Exercise data →
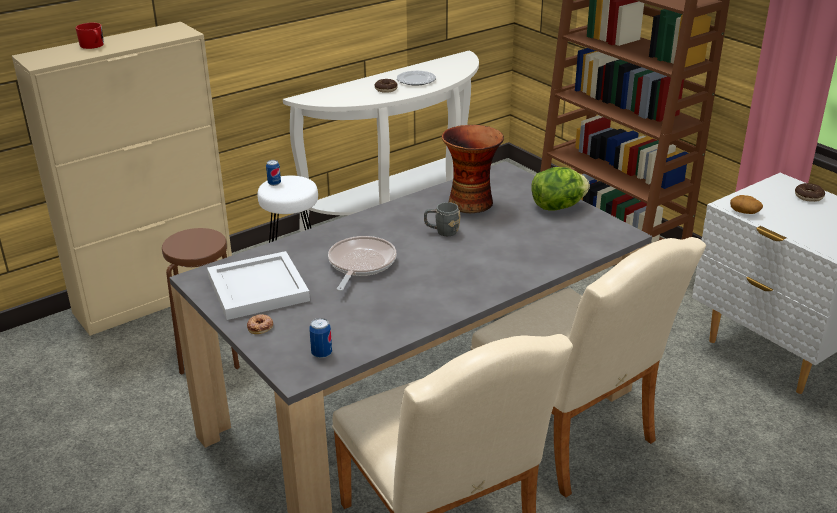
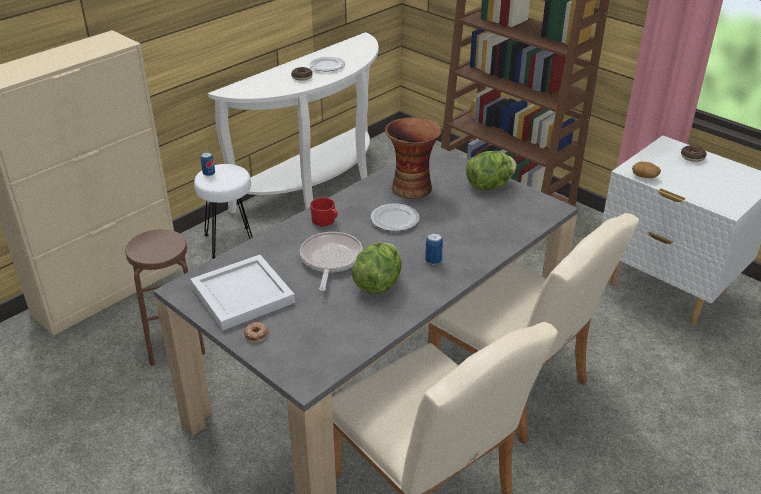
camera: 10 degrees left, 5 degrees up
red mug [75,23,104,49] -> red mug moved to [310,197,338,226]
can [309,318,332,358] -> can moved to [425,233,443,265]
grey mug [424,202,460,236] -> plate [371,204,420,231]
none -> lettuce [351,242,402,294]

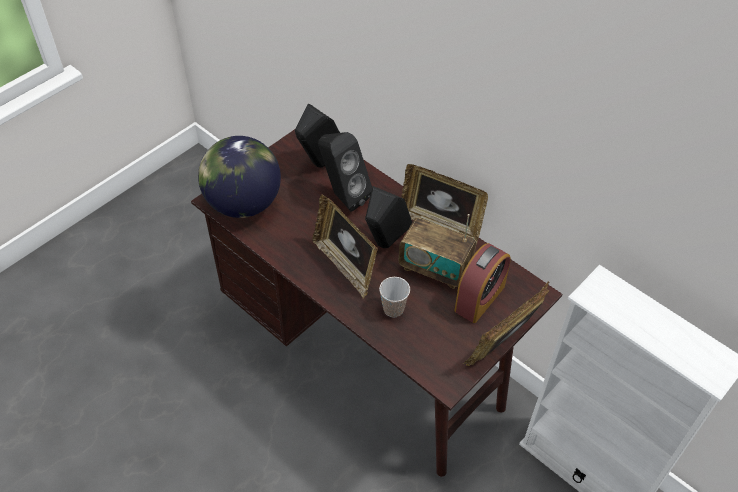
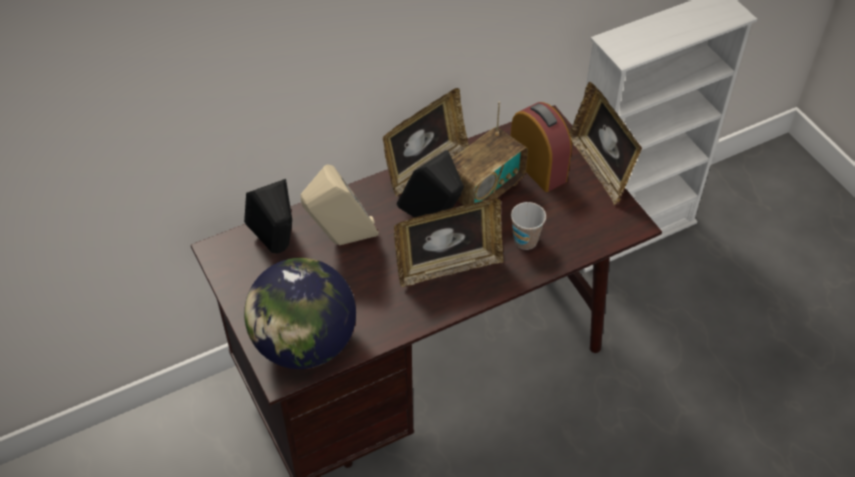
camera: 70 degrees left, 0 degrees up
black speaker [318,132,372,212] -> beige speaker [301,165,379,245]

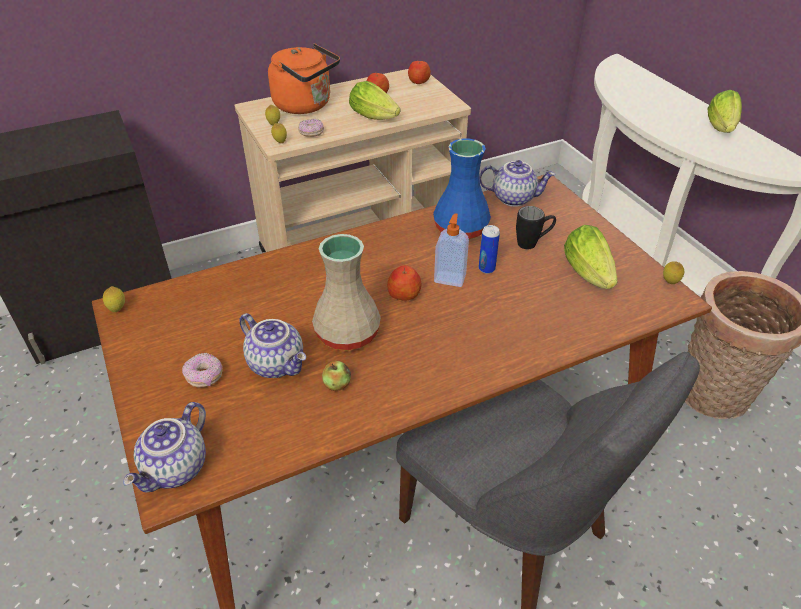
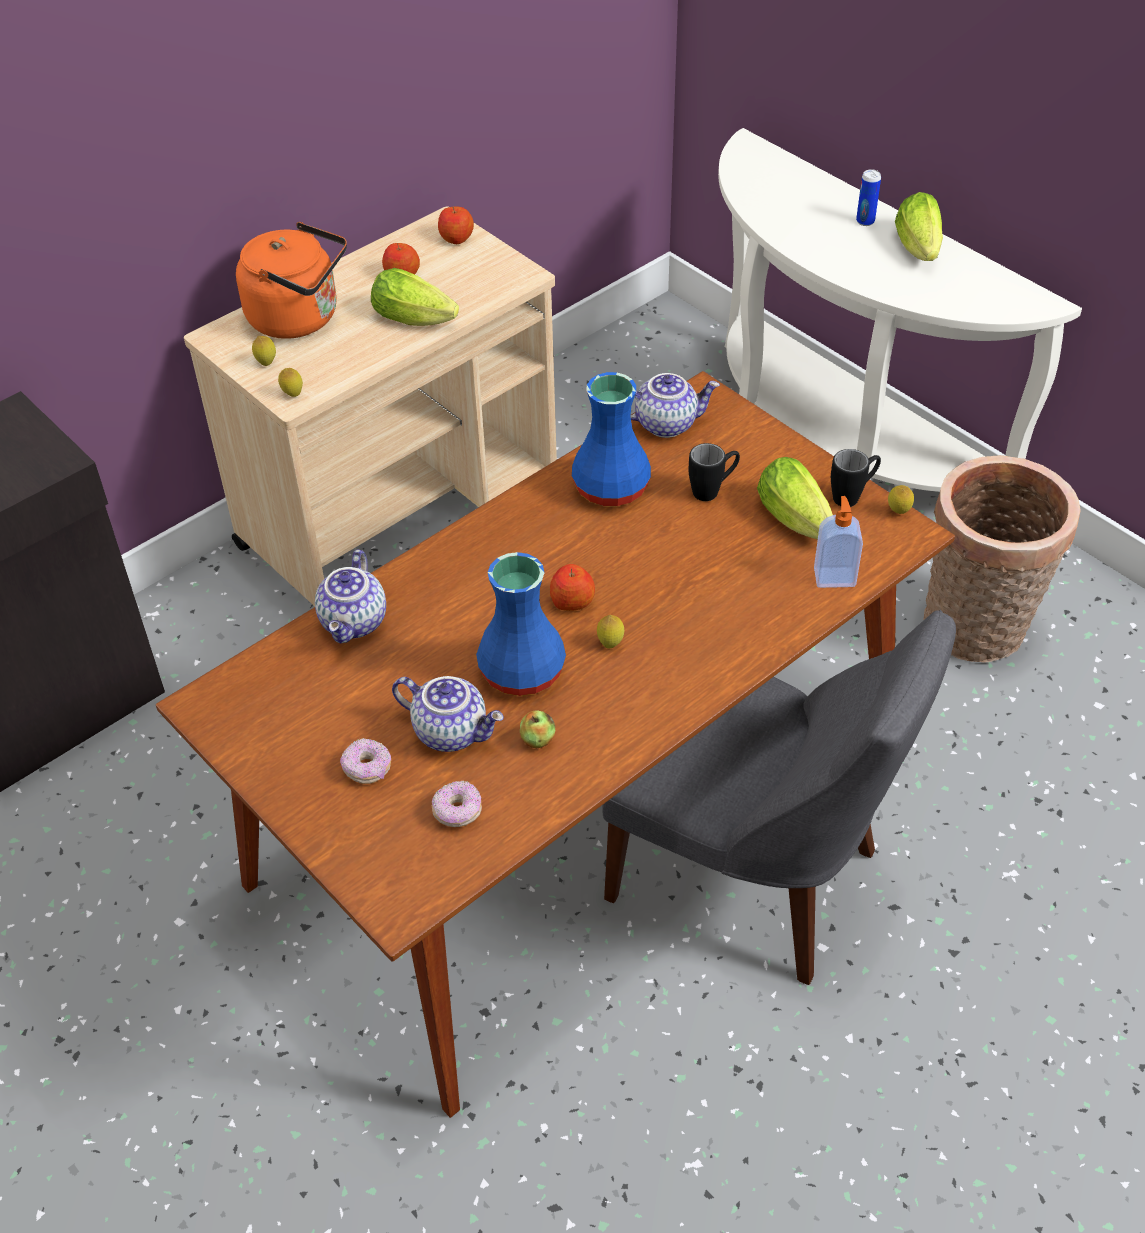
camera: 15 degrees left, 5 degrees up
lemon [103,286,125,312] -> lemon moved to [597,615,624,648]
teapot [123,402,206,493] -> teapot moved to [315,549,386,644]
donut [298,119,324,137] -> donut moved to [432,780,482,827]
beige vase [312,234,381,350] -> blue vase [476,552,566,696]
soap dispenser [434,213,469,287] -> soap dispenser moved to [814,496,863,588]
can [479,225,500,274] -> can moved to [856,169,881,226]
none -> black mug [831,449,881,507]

How to complete this task →
Skipping the pictures, output the entries exactly as they appear above.

Output for this exercise →
camera: 10 degrees left, 5 degrees up
red mug [75,23,104,49] -> red mug moved to [310,197,338,226]
can [309,318,332,358] -> can moved to [425,233,443,265]
grey mug [424,202,460,236] -> plate [371,204,420,231]
none -> lettuce [351,242,402,294]

camera: 70 degrees left, 0 degrees up
black speaker [318,132,372,212] -> beige speaker [301,165,379,245]

camera: 15 degrees left, 5 degrees up
lemon [103,286,125,312] -> lemon moved to [597,615,624,648]
teapot [123,402,206,493] -> teapot moved to [315,549,386,644]
donut [298,119,324,137] -> donut moved to [432,780,482,827]
beige vase [312,234,381,350] -> blue vase [476,552,566,696]
soap dispenser [434,213,469,287] -> soap dispenser moved to [814,496,863,588]
can [479,225,500,274] -> can moved to [856,169,881,226]
none -> black mug [831,449,881,507]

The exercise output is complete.